In 1984, two men were thinking a lot about the Internet. One of them invented it. The other is an artist who would see its impact on society with uncanny prescience.
First is the man often called "the father of the Internet," Vint Cerf. Between the early 1970s and early '80s, he led a team of scientists supported by research from the Defense Department.
Initially, Cerf was trying to create an Internet through which scientists and academics from all over the world could share data and research.
Then, one day in 1988, Cerf says he went to a conference for commercial vendors where they were selling products for the Internet.
"I just stood there thinking, 'My God! Somebody thinks they're going to make money out of the Internet.' " Cerf was surprised and happy. "I was a big proponent of that. My friends in the community thought I was nuts. 'Why would you let the unwashed masses get access to the Internet?' And I said, 'Because I want everybody to take advantage of its capability.' "

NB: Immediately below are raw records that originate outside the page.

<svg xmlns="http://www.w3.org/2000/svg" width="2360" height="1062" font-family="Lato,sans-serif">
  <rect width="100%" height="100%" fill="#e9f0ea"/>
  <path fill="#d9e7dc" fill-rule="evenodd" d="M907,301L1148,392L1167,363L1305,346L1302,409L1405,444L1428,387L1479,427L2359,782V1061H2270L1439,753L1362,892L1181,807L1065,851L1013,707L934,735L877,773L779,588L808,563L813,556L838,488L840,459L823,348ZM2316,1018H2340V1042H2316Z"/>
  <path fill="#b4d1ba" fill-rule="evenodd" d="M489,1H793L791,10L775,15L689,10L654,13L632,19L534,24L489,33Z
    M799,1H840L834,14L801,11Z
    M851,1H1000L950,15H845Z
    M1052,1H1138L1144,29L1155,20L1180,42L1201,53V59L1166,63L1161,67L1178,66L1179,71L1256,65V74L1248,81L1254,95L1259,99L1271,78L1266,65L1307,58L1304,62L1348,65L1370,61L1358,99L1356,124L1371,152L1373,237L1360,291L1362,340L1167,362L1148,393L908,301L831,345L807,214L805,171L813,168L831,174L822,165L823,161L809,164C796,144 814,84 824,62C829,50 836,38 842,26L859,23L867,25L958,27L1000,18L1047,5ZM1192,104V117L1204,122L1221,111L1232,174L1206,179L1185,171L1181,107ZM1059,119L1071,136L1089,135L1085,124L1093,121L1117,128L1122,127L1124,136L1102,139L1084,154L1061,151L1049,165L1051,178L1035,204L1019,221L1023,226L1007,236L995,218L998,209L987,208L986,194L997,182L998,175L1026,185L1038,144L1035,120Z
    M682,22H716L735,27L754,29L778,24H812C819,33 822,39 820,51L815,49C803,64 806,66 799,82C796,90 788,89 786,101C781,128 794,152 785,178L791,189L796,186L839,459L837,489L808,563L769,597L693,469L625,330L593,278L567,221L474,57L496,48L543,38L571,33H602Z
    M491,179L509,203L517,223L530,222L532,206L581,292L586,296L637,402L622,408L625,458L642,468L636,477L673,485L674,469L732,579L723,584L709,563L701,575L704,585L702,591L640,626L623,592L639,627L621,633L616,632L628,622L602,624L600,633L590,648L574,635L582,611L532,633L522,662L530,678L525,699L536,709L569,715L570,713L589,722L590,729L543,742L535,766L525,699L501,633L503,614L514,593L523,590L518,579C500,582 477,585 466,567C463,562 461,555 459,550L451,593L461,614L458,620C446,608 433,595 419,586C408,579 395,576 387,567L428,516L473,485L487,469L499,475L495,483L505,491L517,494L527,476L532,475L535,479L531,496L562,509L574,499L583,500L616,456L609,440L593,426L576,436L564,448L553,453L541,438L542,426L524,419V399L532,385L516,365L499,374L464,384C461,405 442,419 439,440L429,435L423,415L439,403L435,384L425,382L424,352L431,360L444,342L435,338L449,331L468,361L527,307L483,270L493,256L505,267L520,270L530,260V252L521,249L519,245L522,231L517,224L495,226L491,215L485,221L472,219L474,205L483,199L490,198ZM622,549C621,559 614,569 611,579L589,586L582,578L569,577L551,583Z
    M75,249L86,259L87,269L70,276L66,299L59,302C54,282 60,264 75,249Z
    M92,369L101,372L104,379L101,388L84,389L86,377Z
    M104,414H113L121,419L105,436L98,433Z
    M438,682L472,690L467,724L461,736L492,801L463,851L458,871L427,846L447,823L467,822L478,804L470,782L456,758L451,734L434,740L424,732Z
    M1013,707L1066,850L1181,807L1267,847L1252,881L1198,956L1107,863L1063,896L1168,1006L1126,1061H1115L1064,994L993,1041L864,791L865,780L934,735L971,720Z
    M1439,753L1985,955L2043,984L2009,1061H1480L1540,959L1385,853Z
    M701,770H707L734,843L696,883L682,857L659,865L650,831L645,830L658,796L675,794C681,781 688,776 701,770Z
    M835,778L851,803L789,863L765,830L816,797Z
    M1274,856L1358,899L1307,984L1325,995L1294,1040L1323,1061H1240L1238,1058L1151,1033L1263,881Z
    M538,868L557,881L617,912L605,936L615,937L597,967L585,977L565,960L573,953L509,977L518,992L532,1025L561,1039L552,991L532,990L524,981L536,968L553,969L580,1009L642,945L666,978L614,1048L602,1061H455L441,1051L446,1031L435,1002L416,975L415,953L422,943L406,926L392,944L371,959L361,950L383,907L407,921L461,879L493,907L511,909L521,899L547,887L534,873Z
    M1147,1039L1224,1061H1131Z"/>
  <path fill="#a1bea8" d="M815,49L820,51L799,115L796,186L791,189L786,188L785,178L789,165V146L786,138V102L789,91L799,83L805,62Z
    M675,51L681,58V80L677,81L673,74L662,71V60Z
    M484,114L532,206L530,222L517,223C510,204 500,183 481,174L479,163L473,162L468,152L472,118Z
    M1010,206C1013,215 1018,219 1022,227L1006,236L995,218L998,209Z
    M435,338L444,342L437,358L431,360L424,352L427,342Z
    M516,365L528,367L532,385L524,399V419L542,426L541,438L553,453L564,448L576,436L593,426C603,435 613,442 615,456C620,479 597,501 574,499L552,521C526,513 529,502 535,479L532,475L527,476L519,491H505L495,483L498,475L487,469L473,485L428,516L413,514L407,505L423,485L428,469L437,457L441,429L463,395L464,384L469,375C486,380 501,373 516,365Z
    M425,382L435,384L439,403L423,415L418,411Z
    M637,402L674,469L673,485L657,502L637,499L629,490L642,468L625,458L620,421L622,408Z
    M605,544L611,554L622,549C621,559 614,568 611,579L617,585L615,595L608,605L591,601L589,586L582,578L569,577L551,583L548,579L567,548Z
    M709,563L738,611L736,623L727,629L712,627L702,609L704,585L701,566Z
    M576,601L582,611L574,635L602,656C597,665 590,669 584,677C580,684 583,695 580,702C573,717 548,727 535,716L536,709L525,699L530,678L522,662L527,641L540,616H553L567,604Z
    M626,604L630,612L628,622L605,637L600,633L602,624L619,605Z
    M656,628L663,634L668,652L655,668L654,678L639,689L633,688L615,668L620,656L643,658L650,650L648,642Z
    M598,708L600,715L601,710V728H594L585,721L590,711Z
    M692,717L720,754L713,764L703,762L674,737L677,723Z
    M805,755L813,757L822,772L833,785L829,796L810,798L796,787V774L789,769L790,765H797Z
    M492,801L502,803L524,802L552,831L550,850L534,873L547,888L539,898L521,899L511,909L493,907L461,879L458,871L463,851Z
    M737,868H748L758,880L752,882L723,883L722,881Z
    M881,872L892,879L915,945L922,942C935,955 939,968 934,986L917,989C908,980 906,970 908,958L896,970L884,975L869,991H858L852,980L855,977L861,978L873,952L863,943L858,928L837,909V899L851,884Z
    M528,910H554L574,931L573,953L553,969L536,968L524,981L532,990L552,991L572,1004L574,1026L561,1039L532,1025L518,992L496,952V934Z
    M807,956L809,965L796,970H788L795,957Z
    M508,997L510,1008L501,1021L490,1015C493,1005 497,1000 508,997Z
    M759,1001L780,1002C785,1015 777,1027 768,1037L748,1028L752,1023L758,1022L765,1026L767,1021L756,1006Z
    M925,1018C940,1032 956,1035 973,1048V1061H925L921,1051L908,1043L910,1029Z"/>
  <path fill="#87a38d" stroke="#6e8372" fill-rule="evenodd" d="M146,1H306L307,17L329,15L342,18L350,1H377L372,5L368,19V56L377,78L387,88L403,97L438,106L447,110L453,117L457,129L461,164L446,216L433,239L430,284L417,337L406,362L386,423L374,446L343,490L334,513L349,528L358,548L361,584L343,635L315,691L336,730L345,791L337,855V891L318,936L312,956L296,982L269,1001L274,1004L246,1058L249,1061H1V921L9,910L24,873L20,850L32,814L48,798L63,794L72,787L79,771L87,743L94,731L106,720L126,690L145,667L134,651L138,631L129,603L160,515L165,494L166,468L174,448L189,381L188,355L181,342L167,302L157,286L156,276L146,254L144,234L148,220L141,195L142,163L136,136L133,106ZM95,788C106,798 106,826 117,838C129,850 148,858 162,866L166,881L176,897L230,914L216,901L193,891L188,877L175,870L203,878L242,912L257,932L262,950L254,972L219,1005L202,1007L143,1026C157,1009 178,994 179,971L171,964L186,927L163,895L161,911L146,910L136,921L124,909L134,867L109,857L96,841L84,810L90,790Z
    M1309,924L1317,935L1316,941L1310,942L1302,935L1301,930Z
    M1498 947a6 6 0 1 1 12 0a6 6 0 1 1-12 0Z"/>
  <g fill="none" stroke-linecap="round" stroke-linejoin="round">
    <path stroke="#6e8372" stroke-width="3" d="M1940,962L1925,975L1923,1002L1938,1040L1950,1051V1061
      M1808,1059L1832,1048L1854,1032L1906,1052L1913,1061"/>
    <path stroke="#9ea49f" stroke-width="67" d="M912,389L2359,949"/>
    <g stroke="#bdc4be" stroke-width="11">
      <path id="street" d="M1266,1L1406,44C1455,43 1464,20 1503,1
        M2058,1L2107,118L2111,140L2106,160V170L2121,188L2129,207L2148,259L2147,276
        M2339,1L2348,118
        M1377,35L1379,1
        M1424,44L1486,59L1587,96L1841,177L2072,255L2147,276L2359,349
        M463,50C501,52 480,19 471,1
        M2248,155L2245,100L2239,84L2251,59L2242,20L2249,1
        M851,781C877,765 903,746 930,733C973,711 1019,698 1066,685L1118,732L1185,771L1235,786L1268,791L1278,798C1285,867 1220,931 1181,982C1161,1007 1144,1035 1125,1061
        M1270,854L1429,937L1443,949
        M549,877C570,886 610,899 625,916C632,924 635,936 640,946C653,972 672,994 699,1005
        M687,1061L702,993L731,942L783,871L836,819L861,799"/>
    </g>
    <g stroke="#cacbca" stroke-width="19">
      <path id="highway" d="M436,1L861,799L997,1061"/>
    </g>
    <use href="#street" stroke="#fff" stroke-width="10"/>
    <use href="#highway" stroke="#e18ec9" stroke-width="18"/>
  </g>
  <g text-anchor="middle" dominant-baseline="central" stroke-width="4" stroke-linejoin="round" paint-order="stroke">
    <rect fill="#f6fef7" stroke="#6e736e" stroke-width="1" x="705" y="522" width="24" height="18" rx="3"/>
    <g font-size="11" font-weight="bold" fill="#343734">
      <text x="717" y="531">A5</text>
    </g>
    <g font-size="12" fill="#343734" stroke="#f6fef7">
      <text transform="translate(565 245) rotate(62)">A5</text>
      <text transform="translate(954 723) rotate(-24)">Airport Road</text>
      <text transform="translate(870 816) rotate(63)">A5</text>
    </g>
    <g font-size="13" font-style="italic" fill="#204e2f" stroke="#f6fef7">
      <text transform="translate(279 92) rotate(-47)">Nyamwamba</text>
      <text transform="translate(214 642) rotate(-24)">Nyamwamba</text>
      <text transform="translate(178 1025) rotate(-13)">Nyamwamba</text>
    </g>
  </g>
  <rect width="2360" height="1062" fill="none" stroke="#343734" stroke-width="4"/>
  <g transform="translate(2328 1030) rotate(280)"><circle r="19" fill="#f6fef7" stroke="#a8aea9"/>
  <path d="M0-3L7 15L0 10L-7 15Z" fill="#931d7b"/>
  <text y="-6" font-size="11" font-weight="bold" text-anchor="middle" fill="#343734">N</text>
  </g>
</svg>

Clearly, Cerf is an optimist. That is what allowed him to dream big. But, in retrospect, some of the decisions his team made seem hopelessly naive, especially for a bunch of geniuses.
They made it possible to surf the Internet anonymously — unlike a telephone, you don't have a unique number that announces who you are. We know how that turned out. People with less lofty ambitions than Cerf used that loophole for cybercrime, international espionage and online harassment.
Cerf admits all that dark stuff never crossed his mind. "And we have to cope with that — I mean, welcome to the real world," he says.
And in a way, why would Cerf have imagined all this? He was a scientist deeply engaged in solving a great technical problem.
While Cerf and his colleagues were busy inventing, the young aspiring science fiction writer William Gibson was looking for a place to set his first novel. Gibson was living in Seattle, and he had friends who worked in the budding tech industry. They told him about computers and the Internet, "and I was sitting with a yellow legal pad trying to come up with trippy names for a new arena in which science fiction could be staged."
The name Gibson came up with: cyberspace. And for a guy who had never seen it, he did a great job describing it in that 1984 book, "Neuromancer": "A graphic representation of data abstracted from the banks of every computer in the human system. Unthinkable complexity. Lines of light ranged in the nonspace of the mind, clusters and constellations of data. Like city lights, receding."
Somehow Gibson was able to imagine the potential scale of it — all those computers connected together.
But, it isn't just the Internet that Gibson saw coming. In "Neuromancer," the Internet has become dominated by huge multinational corporations fighting off hackers. The main character is a washed-up criminal hacker who goes to work for an ex-military officer to regain his glory. And get this: The ex-military guy is deeply involved in cyber-espionage between the U.S. and Russia.
Gibson says he didn't need to try a computer or see the Internet to imagine this future. "The first people to embrace a technology are the first to lose the ability to see it objectively," he says.
He says he's more interested in how people behave around new technologies. He likes to tell a story about how TV changed New York City neighborhoods in the 1940s.
"Fewer people sat out on the stoops at night and talked to their neighbors, and it was because everyone was inside watching television," he says. "No one really noticed it at the time as a kind of epochal event, which I think it was."
After years of covering Silicon Valley and speaking with brilliant inventors, I found Gibson's point a revelation. Our tech entrepreneurs are focused almost exclusively on how their devices will be used by individuals — not how those devices will change society. They want to make things that are addictive and entertaining. That is why I've started to take science fiction more seriously.
Among the sci-fi artists looking at today's latest technologies is Charlie Brooker, the creator and writer of the Netflix show "Black Mirror."
Brooker has a certain amount of frustration with the leaders in tech. "It's felt like tech companies have for years just put this stuff out there," he says. "And they distance themselves from the effects of their product effectively by saying, 'Oh, we're just offering a service.' "
Brooker sees each new technology more like an untested drug waiting to launch us on a very bad trip. Each episode of "Black Mirror" is like its own laboratory testing a technology that is already out, but pushing it by mixing in common human behaviors and desires.
In one episode, everyone ranks one another on how well they interact socially in real time. It's like Yelp on steroids. The result is a nightmare society — every smile is forced; it's impossible to be honest with anyone.
In another episode, a grieving women hires a service that scans social media and other accounts of her deceased lover. It uses the information to bring him back as a humanoid robot. He speaks and responds almost exactly like the man she lost. And in case you're wondering: Such technology is already in the works.
Brooker says he does admire inventors. He knows he could never be one.
"I could scarcely have invented the shoe," Brooker says. "I'd be worrying that that would restrict your feet."
There is a kind of optimism that it takes to be an inventor. But the father of the Internet thinks inventors need the artists.
"It's the mind-stretching practice of trying to think what the implications of technology will be that makes me enjoy science fiction," Cerf says. "It teaches me that when you're inventing something you should try to think about what the consequences might be."
The artists are the ones who recognize a fundamental truth: Human nature hasn't changed much since Shakespeare's time, no matter what fancy new tools you give us.